An artificially created shark skin made using a 3D printer is helping scientists understand why the ocean predator is so fast and can cruise so efficiently.

A close-up look at real shark skin reveals millions of tiny overlapping scales known as "denticles" that affect the water flow over the shark's body, lowering the amount of drag that would otherwise hold the creature back.

Acting in a similar manner to dimples on the surface of golf balls, the denticles create turbulence that alters certain currents to help speed a shark as it moves through water.

Hoping to understand the phenomenon that could lead to better swim suits or even possibly sleeker race cars, Harvard University researchers have created a detailed model of a single denticle's structure and then used 3D printing to create an artificial copy of shark skin, printing thousands of denticles onto a flexible material.

They began by getting a mako shark from a fish market and scanned its skin in high resolution, making a computer model of the denticle's shape and structure.

Then they had to determine the best method of creating an artificial version.
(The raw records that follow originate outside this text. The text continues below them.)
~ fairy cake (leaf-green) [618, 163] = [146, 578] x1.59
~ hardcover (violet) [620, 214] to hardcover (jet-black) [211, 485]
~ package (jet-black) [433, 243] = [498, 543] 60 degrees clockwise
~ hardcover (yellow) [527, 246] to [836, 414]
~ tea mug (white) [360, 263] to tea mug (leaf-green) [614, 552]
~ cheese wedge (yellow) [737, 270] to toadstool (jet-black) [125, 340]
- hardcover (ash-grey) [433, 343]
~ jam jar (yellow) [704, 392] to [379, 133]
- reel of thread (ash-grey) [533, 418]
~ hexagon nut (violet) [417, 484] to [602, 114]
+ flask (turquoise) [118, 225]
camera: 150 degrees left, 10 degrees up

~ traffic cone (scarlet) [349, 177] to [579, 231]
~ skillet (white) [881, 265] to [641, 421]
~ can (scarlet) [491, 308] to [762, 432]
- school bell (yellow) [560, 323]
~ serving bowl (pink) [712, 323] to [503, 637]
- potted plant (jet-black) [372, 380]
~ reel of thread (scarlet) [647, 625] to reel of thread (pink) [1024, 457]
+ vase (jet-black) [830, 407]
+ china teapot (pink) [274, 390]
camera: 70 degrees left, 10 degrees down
"After considering a number of approaches, we decided that the only way to embed hard denticles in a flexible substrate was the 3D printer," Harvard researcher George Lauder reported in the Journal of Experimental Biology.
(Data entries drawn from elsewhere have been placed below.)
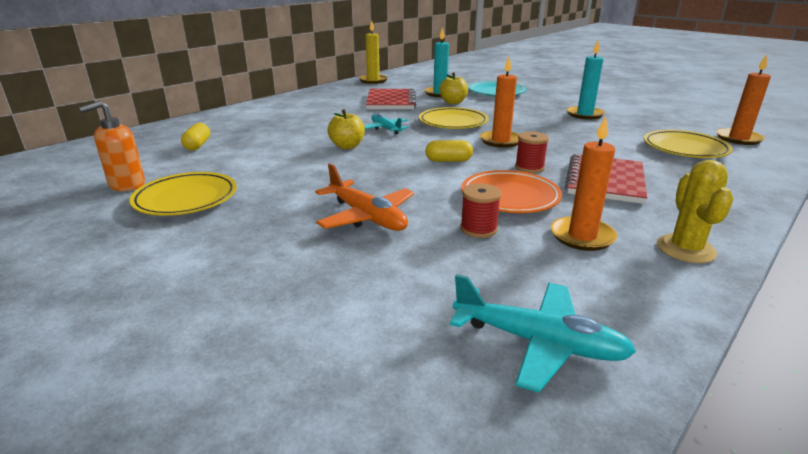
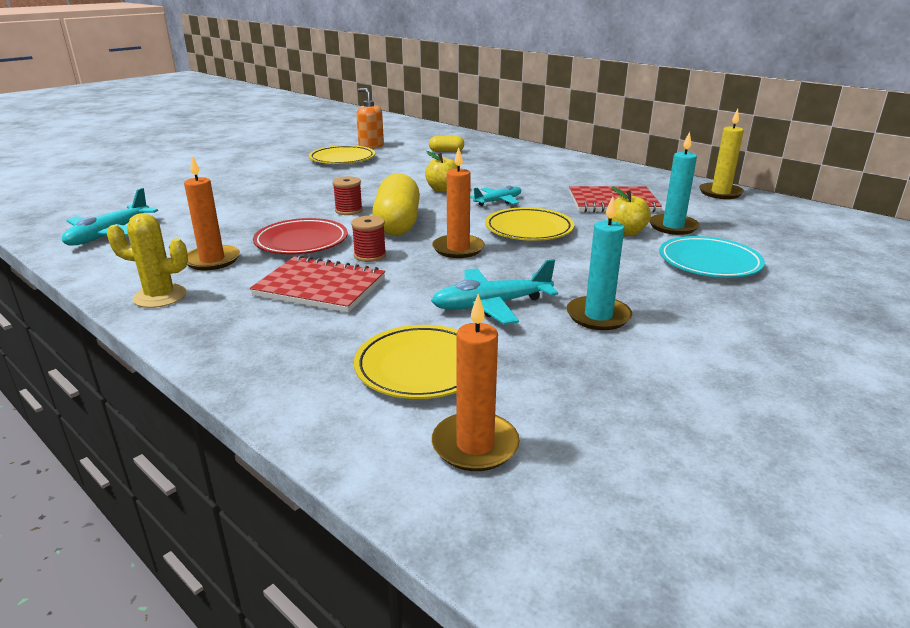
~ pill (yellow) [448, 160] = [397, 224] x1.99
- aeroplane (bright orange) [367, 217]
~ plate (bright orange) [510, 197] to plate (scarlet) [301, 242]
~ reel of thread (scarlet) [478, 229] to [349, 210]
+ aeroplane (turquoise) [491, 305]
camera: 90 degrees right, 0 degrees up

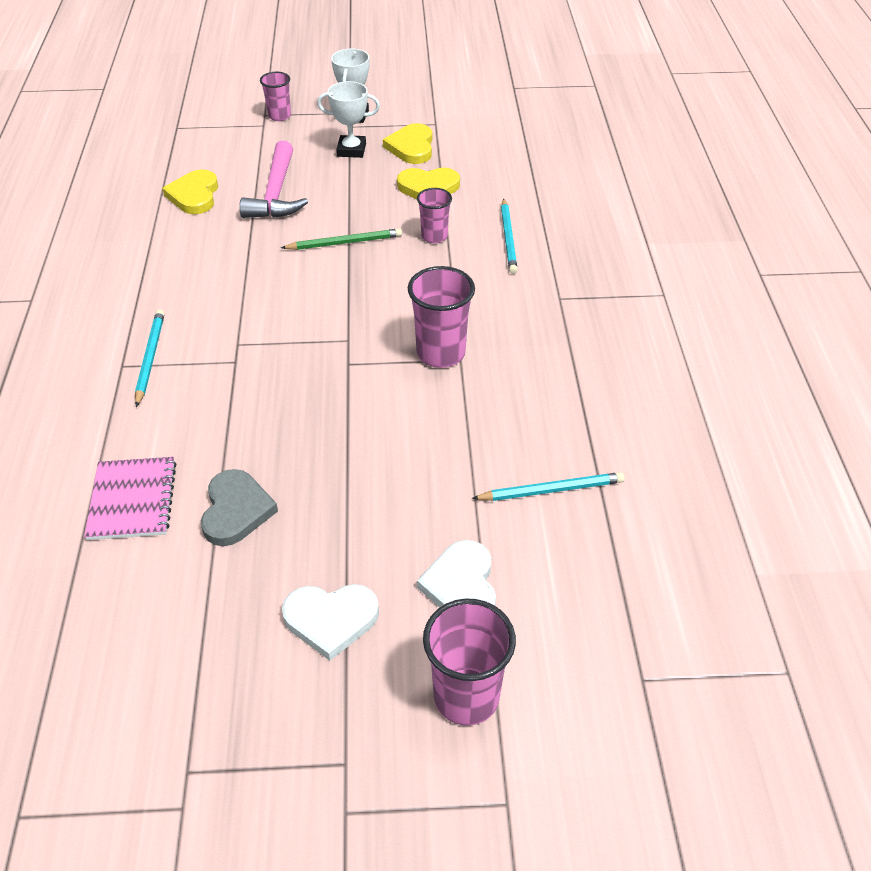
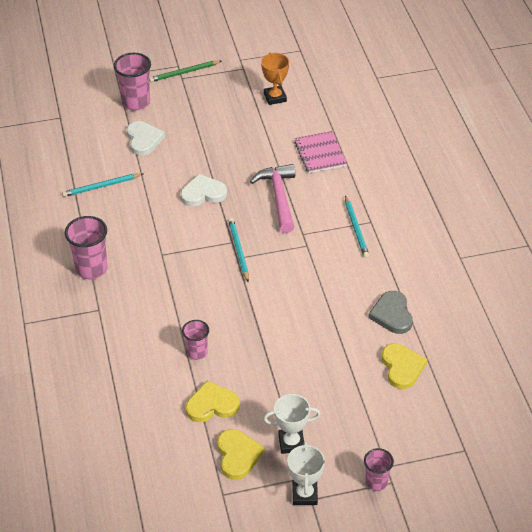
~ carpenter's hammer (pink) [276, 193] to [279, 197]
~ wooden pencil (turquoise) [508, 238] to [238, 250]
~ wooden pencil (leaf-green) [344, 242] to [184, 73]
~ cup (pink) [440, 353] to [91, 269]
~ love heart (ash-grey) [236, 510] to [392, 314]
~ love heart (white) [331, 619] to [203, 193]
+ award cup (bright orange) [275, 97]
camera: 170 degrees right, 0 degrees up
The limited resolution of the best of current 3D printers meant the printed denticles are around 10 times as big as those on a real shark.

Still, when the researchers applied a sheet of their artificial shark skin to a small flexible paddle and moved it through water in a testing tank, the benefit in drag reduction was immediate and apparent.

Compared to a paddle not covered with the skin, the "shark" paddle created a 6.6 percent increase in forward speed, the researchers found, and needed 5.9 percent less energy in doing so.

"That's a huge effect, when factored over the entire lifetime of an animal that is constantly swimming," Lauder said.

However, he cautioned, humans aren't going to be donning shark-like swimming suits any time soon because of the complex processes involved in creating it.

"The manufacturing challenges are tremendous," Lauder says.